Weather forecasting. Data assimilation is helping scientists diagnose problems with weather models. For example, why do models consistently overpredict or underpredict temperatures near the surface? Using data assimilation, NCAR scientist Josh Hacker discovered that models incorrectly simulate the transfer of heat from the ground into the atmosphere.

“With data assimilation, you’re repeatedly confronting the model with observations so you can very quickly see how things go wrong,” he said.

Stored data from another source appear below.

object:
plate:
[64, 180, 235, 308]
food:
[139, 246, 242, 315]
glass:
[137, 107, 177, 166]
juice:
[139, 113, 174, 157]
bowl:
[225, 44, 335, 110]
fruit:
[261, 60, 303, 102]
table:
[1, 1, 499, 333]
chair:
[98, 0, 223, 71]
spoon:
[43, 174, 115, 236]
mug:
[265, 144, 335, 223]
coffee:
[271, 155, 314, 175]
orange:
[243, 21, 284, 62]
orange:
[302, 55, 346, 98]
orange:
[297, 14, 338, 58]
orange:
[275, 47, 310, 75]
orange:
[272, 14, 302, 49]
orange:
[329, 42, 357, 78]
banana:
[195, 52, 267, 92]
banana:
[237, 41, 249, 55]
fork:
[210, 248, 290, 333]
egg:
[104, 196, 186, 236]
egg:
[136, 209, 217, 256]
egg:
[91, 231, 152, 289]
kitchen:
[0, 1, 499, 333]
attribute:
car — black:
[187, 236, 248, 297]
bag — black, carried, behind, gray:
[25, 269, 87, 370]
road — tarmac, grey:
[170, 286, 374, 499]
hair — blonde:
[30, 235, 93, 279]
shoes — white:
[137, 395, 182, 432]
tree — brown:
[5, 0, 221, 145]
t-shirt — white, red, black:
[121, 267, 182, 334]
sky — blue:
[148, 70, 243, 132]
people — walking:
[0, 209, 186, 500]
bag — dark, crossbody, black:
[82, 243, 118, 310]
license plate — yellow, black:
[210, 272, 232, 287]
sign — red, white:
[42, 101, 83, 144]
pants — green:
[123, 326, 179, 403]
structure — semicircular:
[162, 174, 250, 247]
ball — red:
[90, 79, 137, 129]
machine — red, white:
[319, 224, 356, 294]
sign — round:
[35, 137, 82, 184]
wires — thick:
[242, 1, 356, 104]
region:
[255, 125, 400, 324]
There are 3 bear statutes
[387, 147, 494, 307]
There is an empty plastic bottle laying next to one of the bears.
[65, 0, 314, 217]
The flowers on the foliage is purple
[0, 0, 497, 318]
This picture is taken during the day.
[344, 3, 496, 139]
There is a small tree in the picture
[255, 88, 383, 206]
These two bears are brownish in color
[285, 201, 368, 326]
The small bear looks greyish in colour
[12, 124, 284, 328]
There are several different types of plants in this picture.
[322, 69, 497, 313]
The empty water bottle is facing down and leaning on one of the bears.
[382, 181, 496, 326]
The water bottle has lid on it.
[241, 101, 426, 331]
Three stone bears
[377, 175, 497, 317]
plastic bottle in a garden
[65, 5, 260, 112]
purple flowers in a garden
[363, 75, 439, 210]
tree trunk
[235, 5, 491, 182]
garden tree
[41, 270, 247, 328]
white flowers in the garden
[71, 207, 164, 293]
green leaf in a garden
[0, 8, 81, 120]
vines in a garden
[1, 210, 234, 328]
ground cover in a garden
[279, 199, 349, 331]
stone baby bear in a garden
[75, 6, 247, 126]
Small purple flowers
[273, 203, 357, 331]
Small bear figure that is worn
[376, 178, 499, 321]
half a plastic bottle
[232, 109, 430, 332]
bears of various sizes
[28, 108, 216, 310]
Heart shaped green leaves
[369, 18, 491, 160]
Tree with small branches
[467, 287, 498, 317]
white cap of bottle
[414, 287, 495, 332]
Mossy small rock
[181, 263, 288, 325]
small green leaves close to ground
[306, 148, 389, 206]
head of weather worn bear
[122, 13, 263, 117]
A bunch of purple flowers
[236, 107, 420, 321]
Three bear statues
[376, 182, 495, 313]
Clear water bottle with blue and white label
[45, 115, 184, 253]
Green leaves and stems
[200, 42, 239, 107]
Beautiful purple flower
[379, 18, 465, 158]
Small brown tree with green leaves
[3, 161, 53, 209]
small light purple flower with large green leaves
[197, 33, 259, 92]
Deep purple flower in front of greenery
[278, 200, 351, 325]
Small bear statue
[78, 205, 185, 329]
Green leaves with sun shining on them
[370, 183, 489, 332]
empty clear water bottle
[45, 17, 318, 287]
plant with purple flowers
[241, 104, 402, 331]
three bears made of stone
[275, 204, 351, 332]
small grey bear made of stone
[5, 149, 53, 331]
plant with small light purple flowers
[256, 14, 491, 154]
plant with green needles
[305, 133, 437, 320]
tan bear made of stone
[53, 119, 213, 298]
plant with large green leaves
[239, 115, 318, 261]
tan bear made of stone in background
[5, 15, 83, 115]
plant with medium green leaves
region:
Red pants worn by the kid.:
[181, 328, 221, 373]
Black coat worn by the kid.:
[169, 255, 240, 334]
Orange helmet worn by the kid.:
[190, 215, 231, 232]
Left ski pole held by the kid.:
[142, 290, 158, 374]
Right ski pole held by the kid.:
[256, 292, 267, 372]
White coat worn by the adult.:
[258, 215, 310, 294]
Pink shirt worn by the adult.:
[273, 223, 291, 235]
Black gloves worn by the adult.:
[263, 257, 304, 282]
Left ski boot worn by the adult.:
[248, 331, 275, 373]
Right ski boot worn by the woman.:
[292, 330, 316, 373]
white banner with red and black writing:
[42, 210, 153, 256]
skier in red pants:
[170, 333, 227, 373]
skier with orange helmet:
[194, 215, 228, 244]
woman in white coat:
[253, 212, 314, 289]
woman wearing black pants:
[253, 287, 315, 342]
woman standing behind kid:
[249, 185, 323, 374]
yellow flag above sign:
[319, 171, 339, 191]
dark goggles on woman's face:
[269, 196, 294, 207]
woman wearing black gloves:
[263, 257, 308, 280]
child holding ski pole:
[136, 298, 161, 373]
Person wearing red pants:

Solar cycle. Scientists believe the 11-year solar cycle is driven by mysterious processes deep below the Sun’s surface, such as the movements of cells of plasma between the Sun’s lower latitudes and poles. To understand the causes of the cycle and ultimately predict it, they are turning to data assimilation to augment observations of magnetic fields and plasma flow at the Sun’s surface and feed the resulting information into a computer model of subsurface processes.

“We are matching surface conditions to the model, such as the pattern and speed of the plasma flows and evolving magnetic fields,” said NCAR scientist Mausumi Dikpati.

Capturing data. In addition to helping scientists improve models, the new Data Assimilation Program is also fostering discussions about observations. NCAR senior scientist Wen-Chau Lee and colleagues who are experts in gathering observations are conferring with computer modelers over how to process the data for the models to readily ingest.

One challenge, for example, is that radars may take observations every 150 meters whereas the models often have a resolution of 1-3 kilometers. Inputting the radar observations into the models requires advanced quality control techniques, including coordinate transformation (modifying coordinates from observations to the models) and data thinning (reducing the density of observations while retaining the basic information).

“We are modifying our quality control procedures to make sure that the flow of data is smooth.” Lee said.

“With data assimilation, the first word is ‘data’,” he added. “Without data, without observations, there is no assimilation.”